According to the order, in the initial consolidated class-action complaint, the plaintiffs alleged that the defendants violated Sections 10(b) and 20(a) of the Securities Exchange Act of 1934 and Rule 10b-5 promulgated thereunder. The court dismissed the complaint with leave to amend, after which they filed their First Amended Complaint. NVIDIA asked the court to dismiss the plaintiffs’ amended complaint and to strike the allegations.
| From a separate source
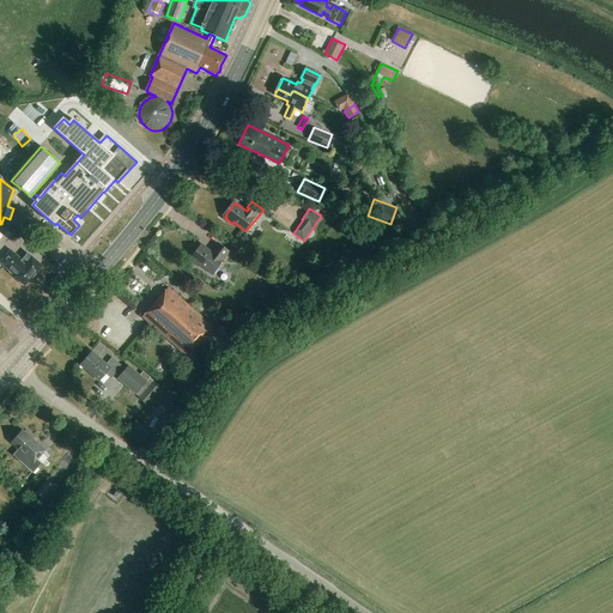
[(214,274),(231,253),(219,243),(214,250),(217,252),(216,254),(202,246),(193,259),(194,260),(193,261),(200,267),(201,265),(214,274)]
The lawsuit was brought “‘on behalf of all others who purchased or otherwise acquired common stock of NVIDIA Corporation between May 10, 2017, and November 14, 2018, inclusive.”
The order noted that NVIDIA “produces graphic processing units (GPU), (which are) types of processors that are used in rendering computer graphics.” Accordingly, “NVIDIA’s GPU business is reported by market platforms, two of which are at issue in this case … The first platform is chips designed for videogames – the Gaming platform.” The second is the Original Equipment Manufacturer & IP, which has chips for devices like phones and tablets. Reportedly, during the Class Period, NVIDIA “reported skyrocketing revenues in its core Gaming segment.” The plaintiffs alleged that NVIDIA made false and misleading statements about its finances, which allegedly “‘concealed from investors the enormous risk to NVIDIA’s financial results posed by the Company’s outsized exposure to crypto-mining.” The plaintiffs claimed that when the truth was revealed, “NVIDIA’s stock price fell and the putative class members suffered financial losses.”
Regarding the motion to strike, NVIDIA argued that a newly identified confidential witness “disavow(ed) key statements attributed to him” in the amended complaint. As a result, these “discredited allegations are ‘unreliable and immaterial’ and should thus be stricken.” Meanwhile, the plaintiffs asserted that the court cannot consider the witness’ “recanting declaration.” The court noted that the “crux of the parties’ disagreement thus revolves around the appropriateness of resolving this issue at the motion to dismiss stage.” The court finds, in agreement with the plaintiffs, that “it is improper to resolve factual disputes concerning (the witness’s) account at this stage,” also pointing to the fact that the plaintiffs “cite these statements in support of their scienter arguments.” The court claimed that there are factual disputes between the parties about the witness’s statements, thus it denied the motion to strike.
The court also considered NVIDIA’s motion to dismiss, alleging that the plaintiffs failed to adequately plead falsity, scienter, and control person liability. Specifically, the court claimed that the plaintiffs’ allegations fail to raise a strong inference of scienter because the plaintiffs “do not adequately tie the specific contents of any of these data sources to particular statements so as to plausibly show that the Defendant who made each specified statement knowingly or recklessly spoke falsely.” Additionally, the court found that the plaintiffs have not sufficiently demonstrated that the core operations theory applies.
The court added that since the plaintiffs were previously granted leave to amend and
“subsequently failed to add the requisite particularity,” leave to amend in this instance is “unwarranted.” Therefore, the court granted NVIDIA’s motion to dismiss without leave to amend and denies its motion to strike.